PROBLEM DESCRIPTION —
Repeat the items line for line, from the start of the items through the line that contains "Hamsi, istavrit, barbun", and leave the pictures out.

Text extracted from page data —
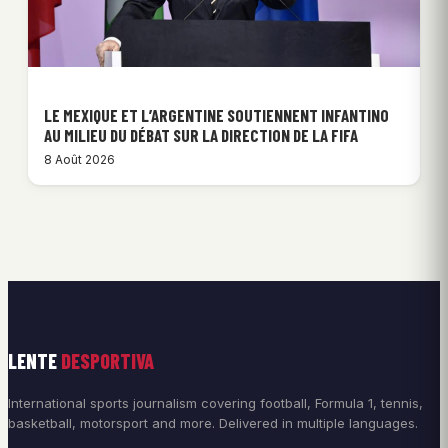
LE MEXIQUE ET L’ARGENTINE SOUTIENNENT INFANTINO
AU MILIEU DU DÉBAT SUR LA DIRECTION DE LA FIFA
8 Août 2026
LENTE
DESPORTIVA
International sports journalism covering football, Formula 1, tennis,
basketball, motorsport and more. Delivered in multiple languages.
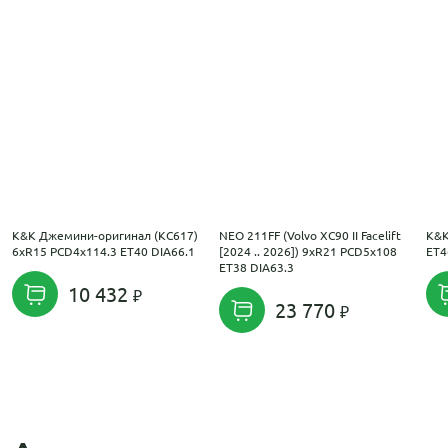
K&K Джемини-оригинал (КС617)
NEO 211FF (Volvo XC90 II Facelift
K&K
6xR15 PCD4x114.3 ET40 DIA66.1
[2024 .. 2026]) 9xR21 PCD5x108
ET4
ET38 DIA63.3
10 432
23 770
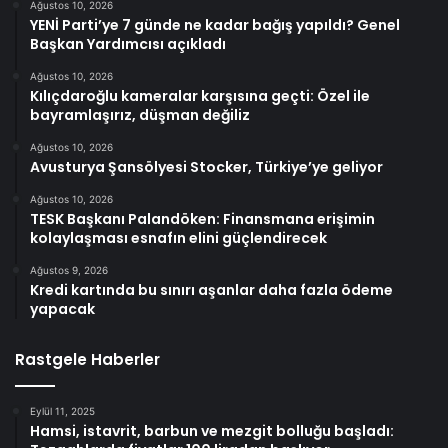
Ağustos 10, 2026
YENİ Parti’ye 7 günde ne kadar bağış yapıldı? Genel
Başkan Yardımcısı açıkladı
Ağustos 10, 2026
Kılıçdaroğlu kameralar karşısına geçti: Özel ile
bayramlaşırız, düşman değiliz
Ağustos 10, 2026
Avusturya Şansölyesi Stocker, Türkiye’ye geliyor
Ağustos 10, 2026
TESK Başkanı Palandöken: Finansmana erişimin
kolaylaşması esnafın elini güçlendirecek
Ağustos 9, 2026
Kredi kartında bu sınırı aşanlar daha fazla ödeme
yapacak
Rastgele Haberler
Eylül 11, 2025
Hamsi, istavrit, barbun ve mezgit bolluğu başladı:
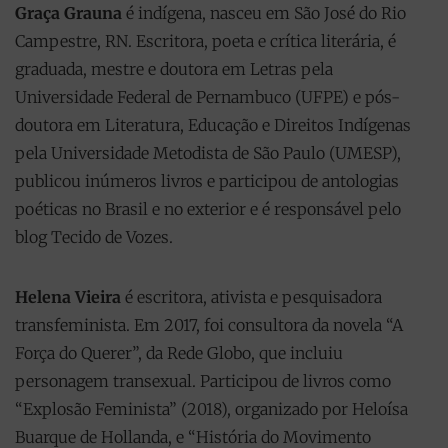
Graça Grauna
é indígena, nasceu em São José do Rio
Campestre, RN. Escritora, poeta e crítica literária, é
graduada, mestre e doutora em Letras pela
Universidade Federal de Pernambuco (UFPE) e pós-
doutora em Literatura, Educação e Direitos Indígenas
pela Universidade Metodista de São Paulo (UMESP),
publicou inúmeros livros e participou de antologias
poéticas no Brasil e no exterior e é responsável pelo
blog Tecido de Vozes.
Helena Vieira
é escritora, ativista e pesquisadora
transfeminista. Em 2017, foi consultora da novela “A
Força do Querer”, da Rede Globo, que incluiu
personagem transexual. Participou de livros como
“Explosão Feminista” (2018), organizado por Heloísa
Buarque de Hollanda, e “História do Movimento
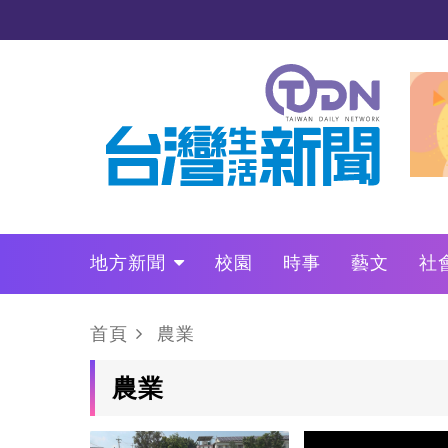
地方新聞
校園
時事
藝文
社
政治
財經
LO叩敲敲門
首頁
農業
農業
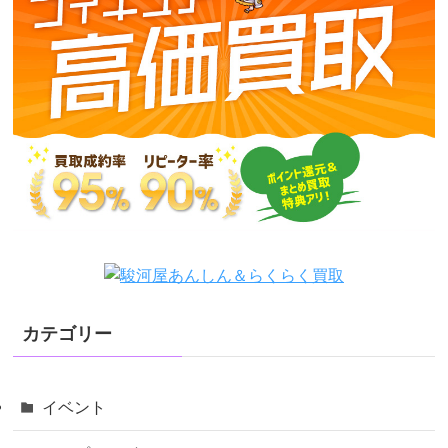
カテゴリー
イベント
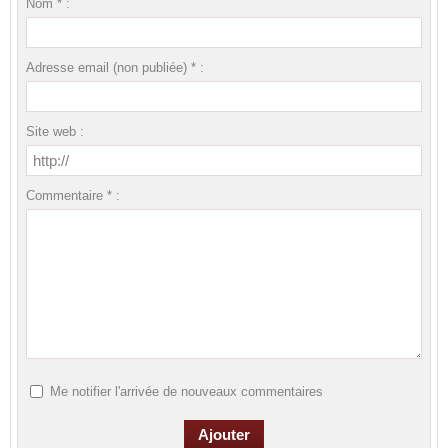
Nom * :
Adresse email (non publiée) * :
Site web :
Commentaire * :
Me notifier l'arrivée de nouveaux commentaires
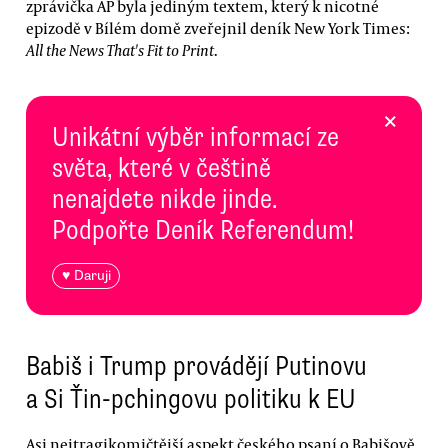
zprávička AP byla jediným textem, který k nicotné
epizodě v Bílém domě zveřejnil deník New York Times:
All the News That's Fit to Print
.
×
Unikátní výběr informací ze
světa, které v češtině
nenajdete nikde jinde.
Podpořte Deník Referendum!
♥ Daruji
Babiš i Trump provádějí Putinovu
a Si Ťin-pchingovu politiku k EU
Asi nejtragikomičtější aspekt českého psaní o Babišově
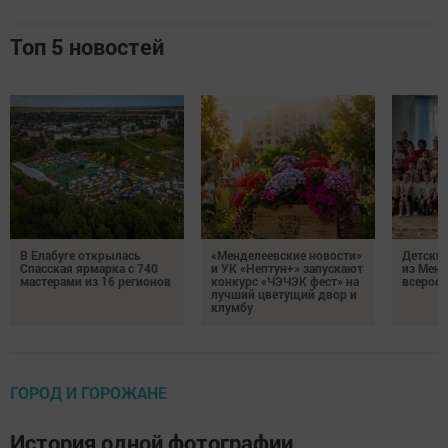
Топ 5 новостей
В Елабуге открылась
«Менделеевские новости»
Детский
Спасская ярмарка с 740
и УК «Нептун+» запускают
из Менд
мастерами из 16 регионов
конкурс «ЧЭЧЭК фест» на
всеросс
лучший цветущий двор и
клумбу
ГОРОД И ГОРОЖАНЕ
История одной фотографии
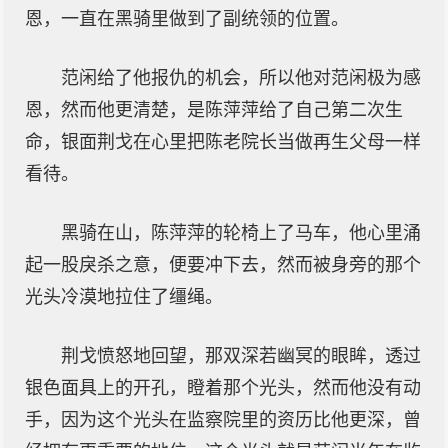
恩，一直在黑骑里做到了副统领的位置。
范闲给了他报仇的机会，所以他对范闲极为感
恩，然而他更清楚，是陈萍萍给了自己第二次生
命，银面荆戈在心里把陈老院长当做再生父母一样
看待。
黑骑在山，陈萍萍的轮椅上了马车，他心里涌
起一股戾杀之意，便要冲下去，然而被身旁的那个
光头冷漠地拉住了缰绳。
荆戈愤怒地回望，那双深若幽冥的眼眸，透过
银色面具上的开孔，瞪着那个光头，然而他没有动
手，因为这个光头在监察院里的资历比他更深，曾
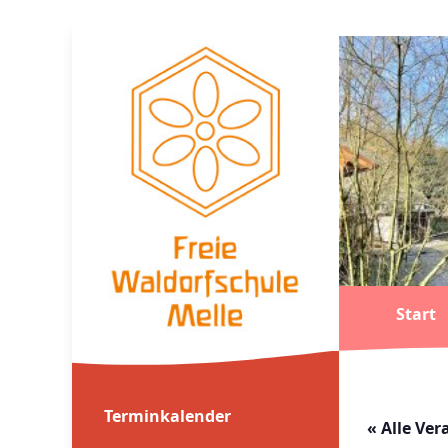
Start
Terminkalender
« Alle Ve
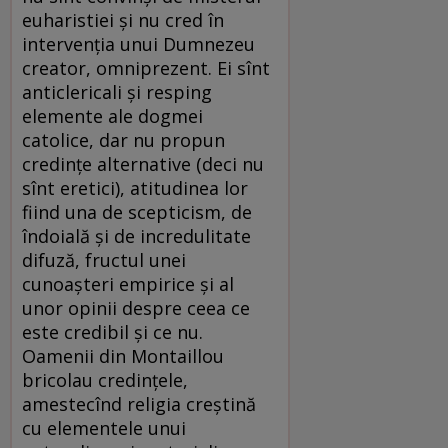
euharistiei și nu cred în
intervenția unui Dumnezeu
creator, omniprezent. Ei sînt
anticlericali și resping
elemente ale dogmei
catolice, dar nu propun
credințe alternative (deci nu
sînt eretici), atitudinea lor
fiind una de scepticism, de
îndoială și de incredulitate
difuză, fructul unei
cunoașteri empirice și al
unor opinii despre ceea ce
este credibil și ce nu.
Oamenii din Montaillou
bricolau credințele,
amestecînd religia creștină
cu elementele unui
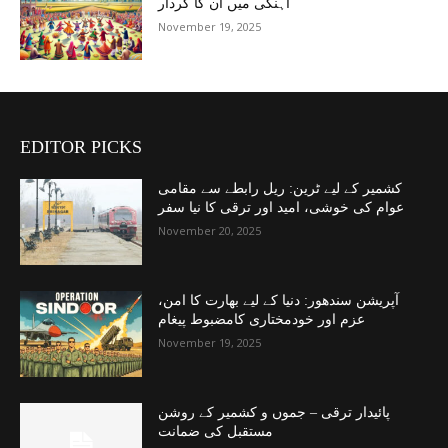
آہنگی میں ان کا کردار
November 19, 2025
EDITOR PICKS
کشمیر کے لیے ٹرین: ریل رابطے سے مقامی
عوام کی خوشی، امید اور ترقی کا نیا سفر
November 20, 2025
آپریشن سندھور: دنیا کے لیے بھارت کا امن،
عزم اور خودمختاری کامضبوط پیغام
November 19, 2025
پائیدار ترقی – جموں و کشمیر کے روشن
مستقبل کی ضمانت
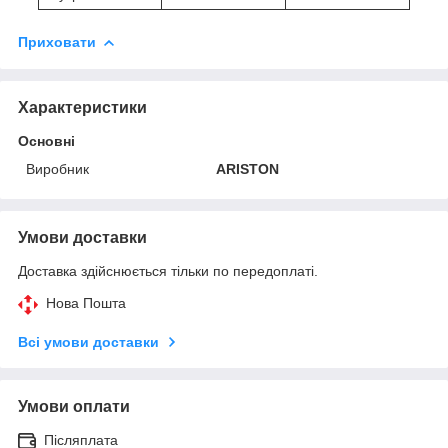
Приховати
Характеристики
Основні
Виробник
ARISTON
Умови доставки
Доставка здійснюється тільки по передоплаті.
Нова Пошта
Всі умови доставки
Умови оплати
Післяплата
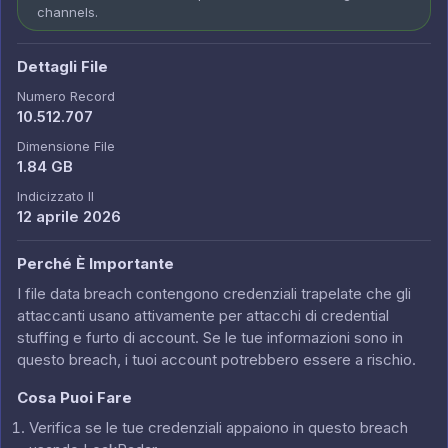
channels.
Dettagli File
Numero Record
10.512.707
Dimensione File
1.84 GB
Indicizzato Il
12 aprile 2026
Perché È Importante
I file data breach contengono credenziali trapelate che gli
attaccanti usano attivamente per attacchi di credential
stuffing e furto di account. Se le tue informazioni sono in
questo breach, i tuoi account potrebbero essere a rischio.
Cosa Puoi Fare
Verifica se le tue credenziali appaiono in questo breach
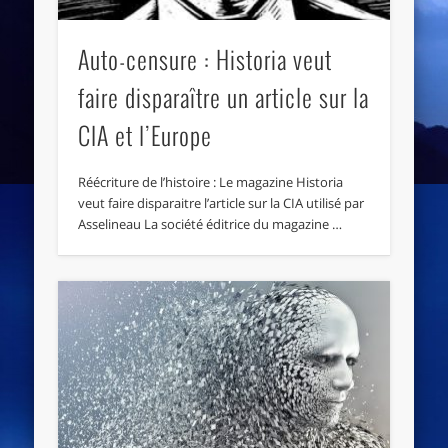
Auto-censure : Historia veut
faire disparaître un article sur la
CIA et l’Europe
Réécriture de l’histoire : Le magazine Historia
veut faire disparaitre l’article sur la CIA utilisé par
Asselineau La société éditrice du magazine …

RESPONSE TO THIS EXERCISE —
LE MEXIQUE ET L’ARGENTINE SOUTIENNENT INFANTINO
AU MILIEU DU DÉBAT SUR LA DIRECTION DE LA FIFA
8 Août 2026
LENTE
DESPORTIVA
International sports journalism covering football, Formula 1, tennis,
basketball, motorsport and more. Delivered in multiple languages.
K&K Джемини-оригинал (КС617)
NEO 211FF (Volvo XC90 II Facelift
K&K
6xR15 PCD4x114.3 ET40 DIA66.1
[2024 .. 2026]) 9xR21 PCD5x108
ET4
ET38 DIA63.3
10 432
23 770
Ağustos 10, 2026
YENİ Parti’ye 7 günde ne kadar bağış yapıldı? Genel
Başkan Yardımcısı açıkladı
Ağustos 10, 2026
Kılıçdaroğlu kameralar karşısına geçti: Özel ile
bayramlaşırız, düşman değiliz
Ağustos 10, 2026
Avusturya Şansölyesi Stocker, Türkiye’ye geliyor
Ağustos 10, 2026
TESK Başkanı Palandöken: Finansmana erişimin
kolaylaşması esnafın elini güçlendirecek
Ağustos 9, 2026
Kredi kartında bu sınırı aşanlar daha fazla ödeme
yapacak
Rastgele Haberler
Eylül 11, 2025
Hamsi, istavrit, barbun ve mezgit bolluğu başladı:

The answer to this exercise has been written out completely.